Brucellosis is another disease found in swine. Brucellosis is most common in California, Florida, Texas and Virginia. A pot-bellied pig with brucellosis must immediately be reported to local health authorities. The pig also must be isolated and destroyed. Symptoms of brucellosis include severe flu. Young piglets demonstrate sensitivity in their backs, appear anorexic and feel pain in the head region. Older pigs show symptoms of lethargy, arthritis and depression.

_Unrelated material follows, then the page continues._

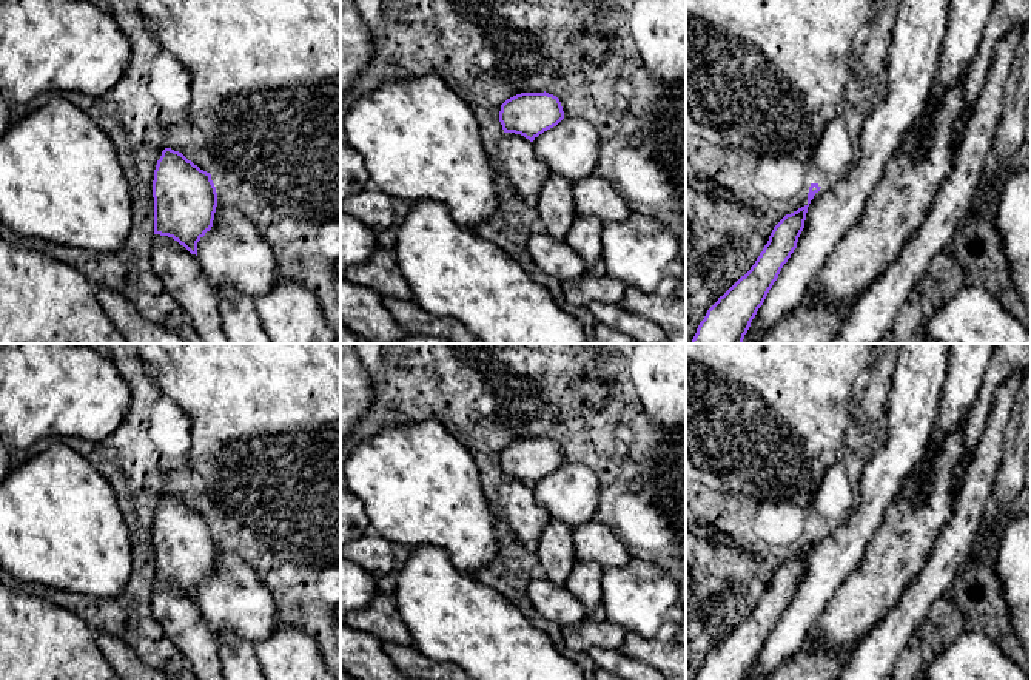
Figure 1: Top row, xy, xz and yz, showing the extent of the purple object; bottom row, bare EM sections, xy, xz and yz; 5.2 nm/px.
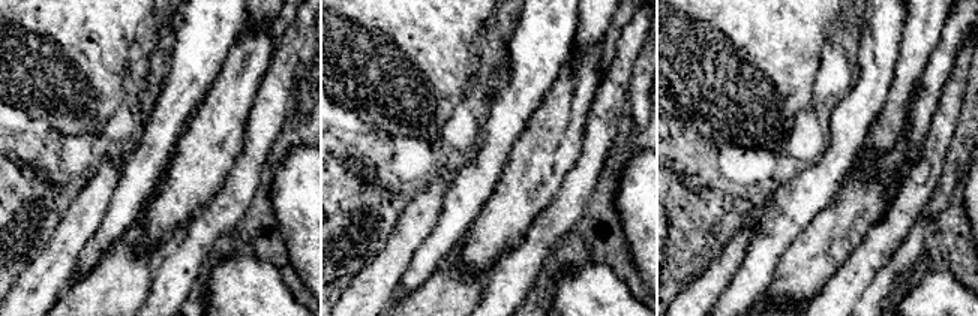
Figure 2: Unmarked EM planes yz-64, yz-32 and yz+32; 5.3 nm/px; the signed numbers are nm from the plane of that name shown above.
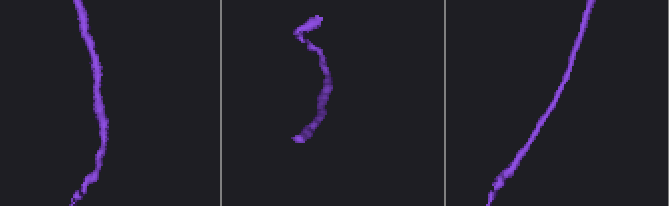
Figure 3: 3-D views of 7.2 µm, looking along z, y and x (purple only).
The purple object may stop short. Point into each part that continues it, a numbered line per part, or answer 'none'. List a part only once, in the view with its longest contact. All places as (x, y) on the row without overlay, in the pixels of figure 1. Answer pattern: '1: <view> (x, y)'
none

Campylobacteriosis is a bacterial disease that causes infection of the gastrointestinal system. Campylobacteriosis affects all types of swine and house pets, including pot-bellied pigs. Symptoms of campylobacteriosis are cramps in the abdomen, vomiting, a bloody stool, fever and nausea. Campylobacteriosis is transmittable to humans if the faeces come in contact with an open sore, cut or mucus membrane. Campylobacteriosis can be treated by a veterinarian.
Atrophic rhinitis is a bacterial infection that causes colds, sneezing and nasal discharge in all swine. During the first 7 to 14 days, the disease is contagious to other pigs; however, after incubation the pig is no longer contagious. A veterinarian can diagnose and treat atrophic rhinitis.
Ringworm is a fungus that lives under the skin of pigs, animals and humans. A pot-bellied pig with ringworm will show symptoms of hair loss and a ringlike rash under the skin. Ringworm is highly contagious. Veterinarians treat ringworm with antibiotics.
Salmonellosis is a bacterial disease carried in the intestinal tract of all swine and farm animals. Often, it has no effect on the animal; however, bacteria can be transmitted to humans through fecal contact. Practice proper hygiene when handling a pig. Wash your hands with warm soap and water after cleaning up faeces. Do not touch your eyes, mouth or nose while cleaning a stall or kennel. Salmonella in humans causes diarrhoea, fever and stomach pain. See a doctor or go to an emergency room if the infection is severe.
Yersiniosis is a condition similar to salmonella. It does not make a pot-bellied pig sick, but the bacteria carried in its intestines is easily transmitted to humans. Symptoms of yersiniosis are fever, stomach pain and diarrhoea. Joint pain may occur several months later if the virus goes untreated and remains active. As with salmonella, practice good hygiene and see a doctor, if needed.
The only difference between pot-bellied pigs and standard pigs is their size. Pot-bellied pigs carry and transmit the same diseases as any other farm animal. For proper medications, vaccines and yearly health checks a veterinarian is the only option. Proper home care should include cleaning the pig's ears and hoof trims every few months. Pot-bellied pigs should also be kept on a strict diet so they don't gain significant weight. Bathe your pig to keep him from smelling musky. Male pigs, just like dogs, have better temperaments when neutered. Daily exercise keeps pot-bellied pigs from gaining weight and getting bored. Pot-bellied pigs can bite and cause serious injuries.